TASK ITEM:
Give back, character for character, the line that includes "For every layout" and all lines beneath it in the data.

(Structured page parsing data)

..............................

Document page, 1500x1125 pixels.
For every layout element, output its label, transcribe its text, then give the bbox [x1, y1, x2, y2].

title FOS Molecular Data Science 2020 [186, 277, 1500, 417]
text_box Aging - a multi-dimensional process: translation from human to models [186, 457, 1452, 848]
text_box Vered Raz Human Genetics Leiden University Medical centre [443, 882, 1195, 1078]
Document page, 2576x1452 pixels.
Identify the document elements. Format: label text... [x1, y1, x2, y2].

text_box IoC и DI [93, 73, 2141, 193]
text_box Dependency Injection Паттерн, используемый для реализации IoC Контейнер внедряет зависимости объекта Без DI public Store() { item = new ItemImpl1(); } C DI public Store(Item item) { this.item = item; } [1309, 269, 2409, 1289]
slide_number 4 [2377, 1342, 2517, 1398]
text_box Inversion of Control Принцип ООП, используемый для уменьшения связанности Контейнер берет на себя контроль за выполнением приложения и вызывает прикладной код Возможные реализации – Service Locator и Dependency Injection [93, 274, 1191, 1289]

..............................

RESPONSE:
For every layout element, output its label, transcribe its text, then give the bbox [x1, y1, x2, y2].

title FOS Molecular Data Science 2020 [186, 277, 1500, 417]
text_box Aging - a multi-dimensional process: translation from human to models [186, 457, 1452, 848]
text_box Vered Raz Human Genetics Leiden University Medical centre [443, 882, 1195, 1078]
Document page, 2576x1452 pixels.
Identify the document elements. Format: label text... [x1, y1, x2, y2].

text_box IoC и DI [93, 73, 2141, 193]
text_box Dependency Injection Паттерн, используемый для реализации IoC Контейнер внедряет зависимости объекта Без DI public Store() { item = new ItemImpl1(); } C DI public Store(Item item) { this.item = item; } [1309, 269, 2409, 1289]
slide_number 4 [2377, 1342, 2517, 1398]
text_box Inversion of Control Принцип ООП, используемый для уменьшения связанности Контейнер берет на себя контроль за выполнением приложения и вызывает прикладной код Возможные реализации – Service Locator и Dependency Injection [93, 274, 1191, 1289]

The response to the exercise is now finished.